- Jensen–Clark House
- U.S. National Register of Historic Places
- Location: 32 E. Main St. (8720 South), Sandy, Utah
- Coordinates: 40°35′35″N 111°53′22″W﻿ / ﻿40.59306°N 111.88944°W
- Area: 0.3 acres (0.12 ha)
- Built: c.1921
- Architectural style: Bungalow/craftsman, Prairie School vernacular
- Part of: Sandy Historic District
- MPS: Sandy City MPS
- NRHP reference No.: 00001298
- Added to NRHP: November 6, 2000

= Jensen–Clark House =

The Jensen–Clark House, on Main St. in Sandy, Utah, was built around 1921. It was listed on the National Register of Historic Places in 2000. The listing included three contributing buildings.

The property includes a one-story bungalow house, an infirmary, and a two-car garage. The house's design is influenced by Prairie School style.

Main St. is also known as 8720 South in the larger street grid numbering system of the area.

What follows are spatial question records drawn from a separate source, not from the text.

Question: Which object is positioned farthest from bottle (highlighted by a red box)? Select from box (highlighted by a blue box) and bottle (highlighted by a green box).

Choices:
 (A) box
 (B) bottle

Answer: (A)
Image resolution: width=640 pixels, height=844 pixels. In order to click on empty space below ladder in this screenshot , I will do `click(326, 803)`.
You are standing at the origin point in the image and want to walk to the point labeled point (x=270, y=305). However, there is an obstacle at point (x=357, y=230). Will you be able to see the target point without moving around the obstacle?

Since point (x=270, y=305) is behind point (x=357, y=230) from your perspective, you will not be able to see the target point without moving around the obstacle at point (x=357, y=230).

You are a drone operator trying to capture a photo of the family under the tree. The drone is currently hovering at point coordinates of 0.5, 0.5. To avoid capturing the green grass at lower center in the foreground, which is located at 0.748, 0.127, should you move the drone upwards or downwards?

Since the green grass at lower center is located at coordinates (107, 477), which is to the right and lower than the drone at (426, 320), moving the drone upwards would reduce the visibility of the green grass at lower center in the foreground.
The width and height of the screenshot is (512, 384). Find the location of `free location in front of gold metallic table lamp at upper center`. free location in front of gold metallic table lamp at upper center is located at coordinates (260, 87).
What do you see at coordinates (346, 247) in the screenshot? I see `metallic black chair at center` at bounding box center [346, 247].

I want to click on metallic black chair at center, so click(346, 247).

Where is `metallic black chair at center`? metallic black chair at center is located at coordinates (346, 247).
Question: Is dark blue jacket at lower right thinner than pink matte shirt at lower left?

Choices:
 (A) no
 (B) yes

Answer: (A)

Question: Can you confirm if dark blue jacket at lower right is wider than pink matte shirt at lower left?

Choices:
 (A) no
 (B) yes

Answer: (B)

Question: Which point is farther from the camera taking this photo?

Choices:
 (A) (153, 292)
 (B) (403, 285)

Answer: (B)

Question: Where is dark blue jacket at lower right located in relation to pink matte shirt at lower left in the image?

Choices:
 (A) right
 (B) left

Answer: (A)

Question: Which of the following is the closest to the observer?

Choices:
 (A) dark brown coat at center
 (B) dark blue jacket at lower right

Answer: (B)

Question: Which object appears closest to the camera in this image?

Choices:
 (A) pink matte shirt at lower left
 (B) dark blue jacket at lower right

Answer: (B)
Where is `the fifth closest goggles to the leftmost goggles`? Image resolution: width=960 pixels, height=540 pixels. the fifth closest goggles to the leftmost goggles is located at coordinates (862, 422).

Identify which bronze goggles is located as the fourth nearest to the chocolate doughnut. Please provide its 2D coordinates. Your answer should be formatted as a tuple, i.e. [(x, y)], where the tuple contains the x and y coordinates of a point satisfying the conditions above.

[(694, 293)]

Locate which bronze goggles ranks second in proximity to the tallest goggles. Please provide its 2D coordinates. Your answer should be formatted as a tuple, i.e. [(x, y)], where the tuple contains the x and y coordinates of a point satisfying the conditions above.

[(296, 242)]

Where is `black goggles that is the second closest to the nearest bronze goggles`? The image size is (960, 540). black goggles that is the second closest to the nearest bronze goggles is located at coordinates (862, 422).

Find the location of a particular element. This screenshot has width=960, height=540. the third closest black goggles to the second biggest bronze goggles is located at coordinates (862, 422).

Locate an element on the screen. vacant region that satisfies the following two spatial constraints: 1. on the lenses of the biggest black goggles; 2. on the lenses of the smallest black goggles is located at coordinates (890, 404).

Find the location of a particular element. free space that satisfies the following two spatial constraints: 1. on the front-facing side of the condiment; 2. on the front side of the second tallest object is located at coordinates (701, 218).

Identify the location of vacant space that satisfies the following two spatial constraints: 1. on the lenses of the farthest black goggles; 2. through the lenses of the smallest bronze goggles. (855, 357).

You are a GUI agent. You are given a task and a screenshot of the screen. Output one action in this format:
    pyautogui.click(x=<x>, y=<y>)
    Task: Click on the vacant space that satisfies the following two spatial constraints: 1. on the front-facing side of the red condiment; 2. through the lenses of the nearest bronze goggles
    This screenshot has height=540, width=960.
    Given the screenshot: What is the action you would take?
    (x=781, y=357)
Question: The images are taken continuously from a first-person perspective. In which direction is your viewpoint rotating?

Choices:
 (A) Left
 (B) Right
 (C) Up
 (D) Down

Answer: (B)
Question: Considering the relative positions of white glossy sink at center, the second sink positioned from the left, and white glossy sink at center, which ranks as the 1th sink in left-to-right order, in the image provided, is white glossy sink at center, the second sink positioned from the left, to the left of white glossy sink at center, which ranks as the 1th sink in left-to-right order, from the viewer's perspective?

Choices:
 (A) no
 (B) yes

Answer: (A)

The house more specifically is located at 32 E. Main St., on the southwest corner of Main St.'s intersection with S. 40 East Street, in Sandy. The infirmary building is 12 feet to its west, and is visually connected by an ivy-covered fence with an arched gateway. A driveway on the edge of the property, running south along the far side of the infirmary building and then turning east, behind it, goes to the two-car garage.

It is included in the National Register-listed Sandy Historic District.